Exercise 9.1.16

Proof. Here we write ${\zeta }_k=e^{2\mathit{i\pi }∕k}$ for all subscript $k$.

(a)

${\zeta }_n={({\zeta }_{\mathit{nm}})}^m\in \mathbb{Q}({\zeta }_{\mathit{nm}})$, and ${\zeta }_m={({\zeta }_{\mathit{nm}})}^n\in \mathbb{Q}({\zeta }_{\mathit{nm}})$,therefore $$\mathbb{Q}({\zeta }_n,{\zeta }_m)\subset \mathbb{Q}({\zeta }_{\mathit{nm}}).$$

As $n\wedge m=1$, there exists integers $u,v$ such that $1=\mathit{un}+\mathit{vm}$.

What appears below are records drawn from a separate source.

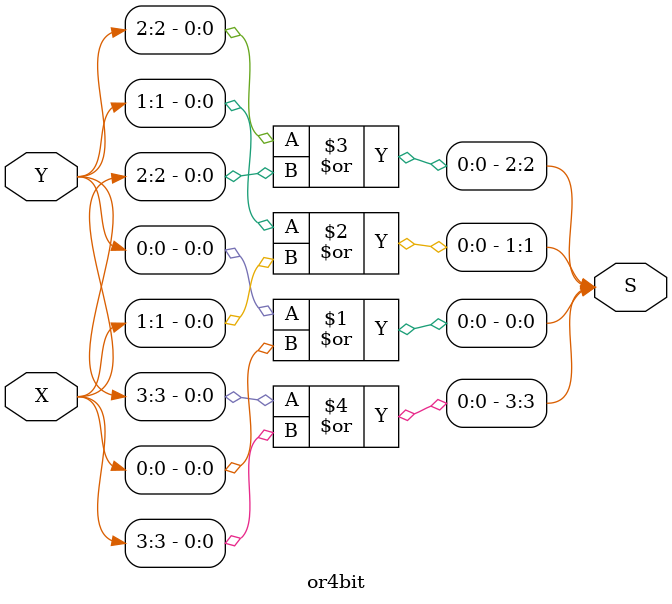
<source format=sv>
module or4bit(X,Y,S);
  input logic [3:0] X;
  input logic [3:0] Y;

  output logic [3:0] S; 


  or(S[0],Y[0],X[0]);
  or(S[1],Y[1],X[1]);
  or(S[2],Y[2],X[2]);
  or(S[3],Y[3],X[3]);

endmodule
</source>
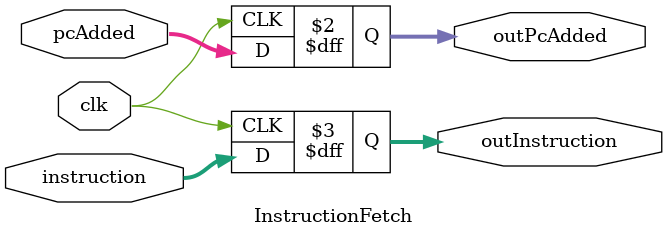
<source format=v>
`timescale 1ns/1ns
module InstructionFetch (
    input clk,
    input [31:0] pcAdded,
    input [31:0] instruction,
    output reg [31:0] outPcAdded,
    output reg [31:0] outInstruction 
);
    always @(posedge clk) begin
        outPcAdded = pcAdded;
        outInstruction = instruction;
    end 

endmodule //InstructionFetch

</source>
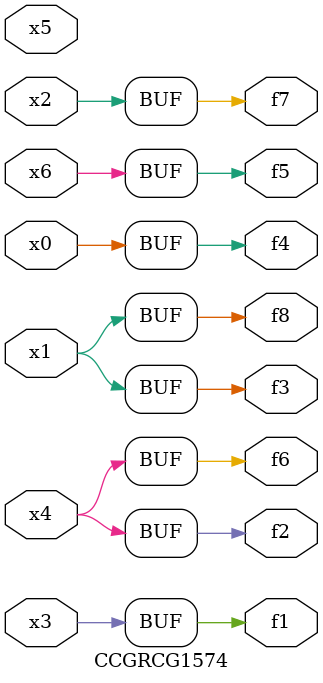
<source format=v>
module CCGRCG1574(
	input x0, x1, x2, x3, x4, x5, x6,
	output f1, f2, f3, f4, f5, f6, f7, f8
);
	assign f1 = x3;
	assign f2 = x4;
	assign f3 = x1;
	assign f4 = x0;
	assign f5 = x6;
	assign f6 = x4;
	assign f7 = x2;
	assign f8 = x1;
endmodule

</source>
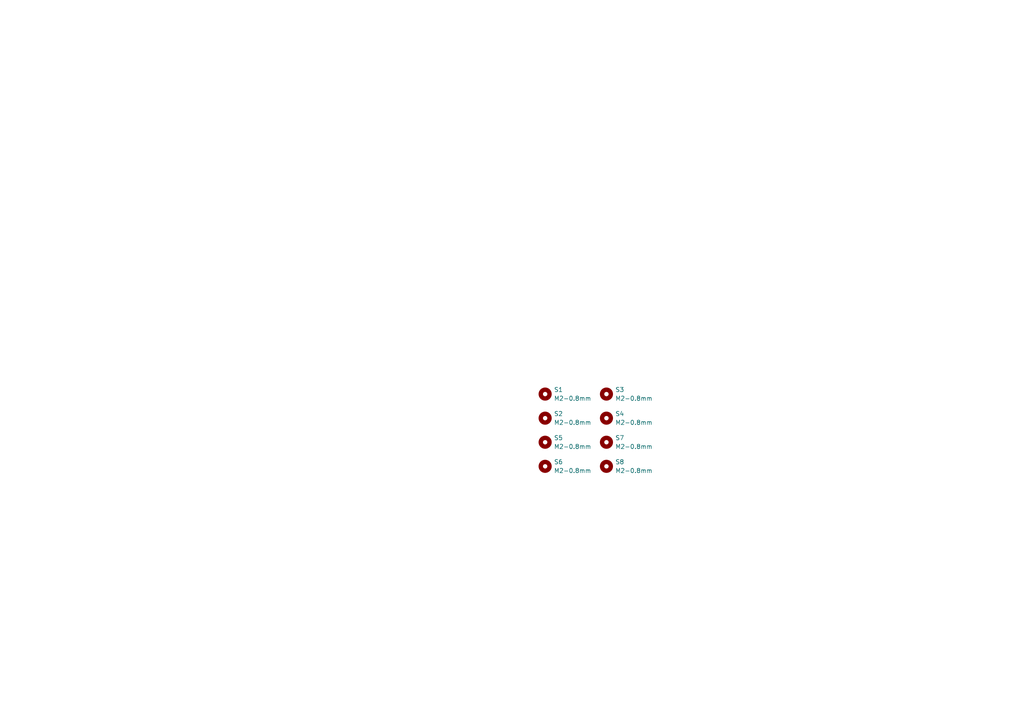
<source format=kicad_sch>
(kicad_sch (version 20230121) (generator eeschema)

  (uuid 343226b5-a3a9-4fb6-9e9d-34c52018e75a)

  (paper "A4")

  


  (symbol (lib_id "Mechanical:MountingHole") (at 158.115 114.3 0) (unit 1)
    (in_bom yes) (on_board yes) (dnp no) (fields_autoplaced)
    (uuid 1f7644f8-93d8-45af-b2a7-62a11d05f3dd)
    (property "Reference" "S1" (at 160.655 113.03 0)
      (effects (font (size 1.27 1.27)) (justify left))
    )
    (property "Value" "M2-0.8mm" (at 160.655 115.57 0)
      (effects (font (size 1.27 1.27)) (justify left))
    )
    (property "Footprint" "DreaM117er-keebLibrary:MAC8_TH0816-XX-M2-NPTHhole" (at 158.115 114.3 0)
      (effects (font (size 1.27 1.27)) hide)
    )
    (property "Datasheet" "~" (at 158.115 114.3 0)
      (effects (font (size 1.27 1.27)) hide)
    )
    (instances
      (project "Frame"
        (path "/343226b5-a3a9-4fb6-9e9d-34c52018e75a"
          (reference "S1") (unit 1)
        )
      )
    )
  )

  (symbol (lib_id "Mechanical:MountingHole") (at 175.895 114.3 0) (unit 1)
    (in_bom yes) (on_board yes) (dnp no) (fields_autoplaced)
    (uuid 23a1a898-1808-4043-ac49-9e1245a5dcd5)
    (property "Reference" "S3" (at 178.435 113.03 0)
      (effects (font (size 1.27 1.27)) (justify left))
    )
    (property "Value" "M2-0.8mm" (at 178.435 115.57 0)
      (effects (font (size 1.27 1.27)) (justify left))
    )
    (property "Footprint" "DreaM117er-keebLibrary:MAC8_TH0816-XX-M2-NPTHhole" (at 175.895 114.3 0)
      (effects (font (size 1.27 1.27)) hide)
    )
    (property "Datasheet" "~" (at 175.895 114.3 0)
      (effects (font (size 1.27 1.27)) hide)
    )
    (instances
      (project "Frame"
        (path "/343226b5-a3a9-4fb6-9e9d-34c52018e75a"
          (reference "S3") (unit 1)
        )
      )
    )
  )

  (symbol (lib_id "Mechanical:MountingHole") (at 175.895 121.285 0) (unit 1)
    (in_bom yes) (on_board yes) (dnp no) (fields_autoplaced)
    (uuid 45ce6e8f-38ba-404e-b9d5-cb4ebe1d8d75)
    (property "Reference" "S4" (at 178.435 120.015 0)
      (effects (font (size 1.27 1.27)) (justify left))
    )
    (property "Value" "M2-0.8mm" (at 178.435 122.555 0)
      (effects (font (size 1.27 1.27)) (justify left))
    )
    (property "Footprint" "DreaM117er-keebLibrary:MAC8_TH0816-XX-M2-NPTHhole" (at 175.895 121.285 0)
      (effects (font (size 1.27 1.27)) hide)
    )
    (property "Datasheet" "~" (at 175.895 121.285 0)
      (effects (font (size 1.27 1.27)) hide)
    )
    (instances
      (project "Frame"
        (path "/343226b5-a3a9-4fb6-9e9d-34c52018e75a"
          (reference "S4") (unit 1)
        )
      )
    )
  )

  (symbol (lib_id "Mechanical:MountingHole") (at 175.895 135.255 0) (unit 1)
    (in_bom yes) (on_board yes) (dnp no) (fields_autoplaced)
    (uuid 6463f2a9-7cb3-47ac-ac2b-28285fafa409)
    (property "Reference" "S8" (at 178.435 133.985 0)
      (effects (font (size 1.27 1.27)) (justify left))
    )
    (property "Value" "M2-0.8mm" (at 178.435 136.525 0)
      (effects (font (size 1.27 1.27)) (justify left))
    )
    (property "Footprint" "DreaM117er-keebLibrary:MAC8_TH0816-XX-M2-NPTHhole" (at 175.895 135.255 0)
      (effects (font (size 1.27 1.27)) hide)
    )
    (property "Datasheet" "~" (at 175.895 135.255 0)
      (effects (font (size 1.27 1.27)) hide)
    )
    (instances
      (project "Frame"
        (path "/343226b5-a3a9-4fb6-9e9d-34c52018e75a"
          (reference "S8") (unit 1)
        )
      )
    )
  )

  (symbol (lib_id "Mechanical:MountingHole") (at 158.115 121.285 0) (unit 1)
    (in_bom yes) (on_board yes) (dnp no) (fields_autoplaced)
    (uuid 872332de-7dc7-4887-b804-76801b36847d)
    (property "Reference" "S2" (at 160.655 120.015 0)
      (effects (font (size 1.27 1.27)) (justify left))
    )
    (property "Value" "M2-0.8mm" (at 160.655 122.555 0)
      (effects (font (size 1.27 1.27)) (justify left))
    )
    (property "Footprint" "DreaM117er-keebLibrary:MAC8_TH0816-XX-M2-NPTHhole" (at 158.115 121.285 0)
      (effects (font (size 1.27 1.27)) hide)
    )
    (property "Datasheet" "~" (at 158.115 121.285 0)
      (effects (font (size 1.27 1.27)) hide)
    )
    (instances
      (project "Frame"
        (path "/343226b5-a3a9-4fb6-9e9d-34c52018e75a"
          (reference "S2") (unit 1)
        )
      )
    )
  )

  (symbol (lib_id "Mechanical:MountingHole") (at 158.115 128.27 0) (unit 1)
    (in_bom yes) (on_board yes) (dnp no) (fields_autoplaced)
    (uuid 8f835d15-5e0e-417a-95f8-1c2600ec8dbd)
    (property "Reference" "S5" (at 160.655 127 0)
      (effects (font (size 1.27 1.27)) (justify left))
    )
    (property "Value" "M2-0.8mm" (at 160.655 129.54 0)
      (effects (font (size 1.27 1.27)) (justify left))
    )
    (property "Footprint" "DreaM117er-keebLibrary:MAC8_TH0816-XX-M2-NPTHhole" (at 158.115 128.27 0)
      (effects (font (size 1.27 1.27)) hide)
    )
    (property "Datasheet" "~" (at 158.115 128.27 0)
      (effects (font (size 1.27 1.27)) hide)
    )
    (instances
      (project "Frame"
        (path "/343226b5-a3a9-4fb6-9e9d-34c52018e75a"
          (reference "S5") (unit 1)
        )
      )
    )
  )

  (symbol (lib_id "Mechanical:MountingHole") (at 175.895 128.27 0) (unit 1)
    (in_bom yes) (on_board yes) (dnp no) (fields_autoplaced)
    (uuid aaab71ea-2c99-410a-baf7-855ec82a9314)
    (property "Reference" "S7" (at 178.435 127 0)
      (effects (font (size 1.27 1.27)) (justify left))
    )
    (property "Value" "M2-0.8mm" (at 178.435 129.54 0)
      (effects (font (size 1.27 1.27)) (justify left))
    )
    (property "Footprint" "DreaM117er-keebLibrary:MAC8_TH0816-XX-M2-NPTHhole" (at 175.895 128.27 0)
      (effects (font (size 1.27 1.27)) hide)
    )
    (property "Datasheet" "~" (at 175.895 128.27 0)
      (effects (font (size 1.27 1.27)) hide)
    )
    (instances
      (project "Frame"
        (path "/343226b5-a3a9-4fb6-9e9d-34c52018e75a"
          (reference "S7") (unit 1)
        )
      )
    )
  )

  (symbol (lib_id "Mechanical:MountingHole") (at 158.115 135.255 0) (unit 1)
    (in_bom yes) (on_board yes) (dnp no) (fields_autoplaced)
    (uuid ec35fffb-692d-4792-85dc-6893ea4fc63a)
    (property "Reference" "S6" (at 160.655 133.985 0)
      (effects (font (size 1.27 1.27)) (justify left))
    )
    (property "Value" "M2-0.8mm" (at 160.655 136.525 0)
      (effects (font (size 1.27 1.27)) (justify left))
    )
    (property "Footprint" "DreaM117er-keebLibrary:MAC8_TH0816-XX-M2-NPTHhole" (at 158.115 135.255 0)
      (effects (font (size 1.27 1.27)) hide)
    )
    (property "Datasheet" "~" (at 158.115 135.255 0)
      (effects (font (size 1.27 1.27)) hide)
    )
    (instances
      (project "Frame"
        (path "/343226b5-a3a9-4fb6-9e9d-34c52018e75a"
          (reference "S6") (unit 1)
        )
      )
    )
  )

  (sheet_instances
    (path "/" (page "1"))
  )
)

</source>
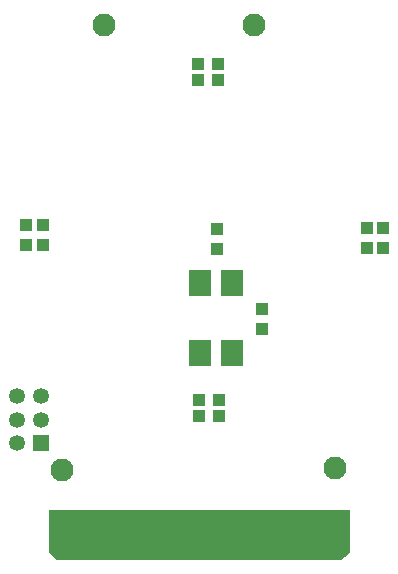
<source format=gbs>
%FSLAX24Y24*%
%MOIN*%
G70*
G01*
G75*
G04 Layer_Color=16711935*
%ADD10C,0.0060*%
%ADD11C,0.0100*%
%ADD12C,0.0140*%
%ADD13C,0.0200*%
%ADD14R,0.0197X0.1417*%
%ADD15R,0.0433X0.0394*%
%ADD16R,0.0276X0.0571*%
%ADD17R,0.0394X0.0433*%
%ADD18R,0.0400X0.1000*%
G04:AMPARAMS|DCode=19|XSize=31.5mil|YSize=74.8mil|CornerRadius=0mil|HoleSize=0mil|Usage=FLASHONLY|Rotation=135.000|XOffset=0mil|YOffset=0mil|HoleType=Round|Shape=Round|*
%AMOVALD19*
21,1,0.0433,0.0315,0.0000,0.0000,225.0*
1,1,0.0315,0.0153,0.0153*
1,1,0.0315,-0.0153,-0.0153*
%
%ADD19OVALD19*%

G04:AMPARAMS|DCode=20|XSize=31.5mil|YSize=74.8mil|CornerRadius=0mil|HoleSize=0mil|Usage=FLASHONLY|Rotation=45.000|XOffset=0mil|YOffset=0mil|HoleType=Round|Shape=Round|*
%AMOVALD20*
21,1,0.0433,0.0315,0.0000,0.0000,135.0*
1,1,0.0315,0.0153,-0.0153*
1,1,0.0315,-0.0153,0.0153*
%
%ADD20OVALD20*%

G04:AMPARAMS|DCode=21|XSize=39.4mil|YSize=43.3mil|CornerRadius=0mil|HoleSize=0mil|Usage=FLASHONLY|Rotation=45.000|XOffset=0mil|YOffset=0mil|HoleType=Round|Shape=Rectangle|*
%AMROTATEDRECTD21*
4,1,4,0.0014,-0.0292,-0.0292,0.0014,-0.0014,0.0292,0.0292,-0.0014,0.0014,-0.0292,0.0*
%
%ADD21ROTATEDRECTD21*%

%ADD22C,0.0705*%
%ADD23R,0.0530X0.0530*%
%ADD24C,0.0530*%
%ADD25C,0.0240*%
%ADD26C,0.0400*%
%ADD27C,0.1500*%
%ADD28C,0.0400*%
G04:AMPARAMS|DCode=29|XSize=94mil|YSize=94mil|CornerRadius=0mil|HoleSize=0mil|Usage=FLASHONLY|Rotation=0.000|XOffset=0mil|YOffset=0mil|HoleType=Round|Shape=Relief|Width=8mil|Gap=10mil|Entries=4|*
%AMTHD29*
7,0,0,0.0940,0.0740,0.0080,45*
%
%ADD29THD29*%
%ADD30C,0.0780*%
%ADD31C,0.0594*%
G04:AMPARAMS|DCode=32|XSize=75.433mil|YSize=75.433mil|CornerRadius=0mil|HoleSize=0mil|Usage=FLASHONLY|Rotation=0.000|XOffset=0mil|YOffset=0mil|HoleType=Round|Shape=Relief|Width=8mil|Gap=10mil|Entries=4|*
%AMTHD32*
7,0,0,0.0754,0.0554,0.0080,45*
%
%ADD32THD32*%
%ADD33C,0.0320*%
%ADD34C,0.0440*%
%ADD35R,0.0669X0.0827*%
%ADD36C,0.0197*%
%ADD37C,0.0098*%
%ADD38C,0.0010*%
%ADD39C,0.0050*%
%ADD40C,0.0079*%
%ADD41R,0.0257X0.1477*%
%ADD42C,0.0765*%
%ADD43R,0.0729X0.0887*%
G36*
X10389Y-3764D02*
X10114Y-4000D01*
X626D01*
X350Y-3764D01*
Y-2307D01*
X10389D01*
Y-3764D01*
D02*
G37*
D15*
X5985Y12000D02*
D03*
X5315D02*
D03*
X5365Y1350D02*
D03*
X6035D02*
D03*
X5985Y12550D02*
D03*
X5315D02*
D03*
X5365Y800D02*
D03*
X6035Y800D02*
D03*
D17*
X-400Y7185D02*
D03*
Y6515D02*
D03*
X11500Y6415D02*
D03*
Y7085D02*
D03*
X10950Y6415D02*
D03*
Y7085D02*
D03*
X150Y7185D02*
D03*
Y6515D02*
D03*
X5950Y6365D02*
D03*
Y7035D02*
D03*
X7450Y3715D02*
D03*
Y4385D02*
D03*
D23*
X100Y-100D02*
D03*
D24*
X-687D02*
D03*
X100Y687D02*
D03*
X-687D02*
D03*
X100Y1475D02*
D03*
X-687D02*
D03*
D41*
X3933Y-3213D02*
D03*
X3618D02*
D03*
X2988D02*
D03*
X3303D02*
D03*
X2358D02*
D03*
X2673D02*
D03*
X5822D02*
D03*
X5507D02*
D03*
X4878D02*
D03*
X5193D02*
D03*
X4248D02*
D03*
X4563D02*
D03*
X7712D02*
D03*
X7397D02*
D03*
X6767D02*
D03*
X7082D02*
D03*
X6137D02*
D03*
X6452D02*
D03*
X8027D02*
D03*
X8657D02*
D03*
X8342D02*
D03*
X9287D02*
D03*
X8972D02*
D03*
X9602D02*
D03*
X9917D02*
D03*
X2043D02*
D03*
X1413D02*
D03*
X1728D02*
D03*
X783D02*
D03*
X1098D02*
D03*
D42*
X7210Y13830D02*
D03*
X2210D02*
D03*
X800Y-1000D02*
D03*
X9900Y-930D02*
D03*
D43*
X6463Y2927D02*
D03*
Y5250D02*
D03*
X5400Y2927D02*
D03*
Y5250D02*
D03*
M02*

</source>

Therefore ${\zeta }_{\mathit{nm}}={({\zeta }_{\mathit{nm}}^n)}^u{({\zeta }_{\mathit{nm}}^m)}^v={\zeta }_m^u{\zeta }_n^v\in \mathbb{Q}({\zeta }_n,{\zeta }_m)$, hence

$$\mathbb{Q}({\zeta }_{\mathit{nm}})\subset \mathbb{Q}({\zeta }_n,{\zeta }_m)$$

We have proved

$$\mathbb{Q}({\zeta }_{\mathit{nm}})=\mathbb{Q}({\zeta }_n,{\zeta }_m)$$

(b)

By Corollary 9.1.10, $[\mathbb{Q}({\zeta }_{\mathit{nm}}):\mathbb{Q}]=\varphi (\mathit{nm})$. As $n\wedge m=1,\varphi (\mathit{nm})=\varphi (n)\varphi (m)$ (Lemma 9.1.1), so $[\mathbb{Q}({\zeta }_{\mathit{nm}}):\mathbb{Q}]=\varphi (n)\varphi (m)$, and by part (a), this is equivalent to $$[\mathbb{Q}({\zeta }_n,{\zeta }_m):\mathbb{Q}]=\varphi (n)\varphi (m).$$

Using the Tower Theorem,

$$\varphi (n)\varphi (m)=[\mathbb{Q}({\zeta }_n,{\zeta }_m):\mathbb{Q}]=[\mathbb{Q}({\zeta }_n,{\zeta }_m):\mathbb{Q}({\zeta }_m)][\mathbb{Q}({\zeta }_m):\mathbb{Q}]=\varphi (m)[\mathbb{Q}({\zeta }_n,{\zeta }_m):\mathbb{Q}({\zeta }_m)],$$

thus

$$\varphi (n)=[\mathbb{Q}({\zeta }_m)({\zeta }_n):\mathbb{Q}({\zeta }_m)].$$

Let $f$ be the minimal polynomial of ${\zeta }_n$ over $\mathbb{Q}({\zeta }_m)$. Then

$$\mathrm{deg}<!--\; FUNCTION\; APPLICATION\; -->(f)=[\mathbb{Q}({\zeta }_m)({\zeta }_n):\mathbb{Q}({\zeta }_m)]=\varphi (n).$$

${\zeta }_n$ is a root of ${\Phi }_n(x)\in \mathbb{Q}[x]\subset \mathbb{Q}({\zeta }_m)[x]$, therefore $f\mid {\Phi }_n$ in $\mathbb{Q}({\zeta }_m)[x]$. Moreover these two polynomials are monic of same degree $\varphi (n)$, so they are identical. ${\Phi }_n=f$ is so irreducible over $\mathbb{Q}({\zeta }_m)$.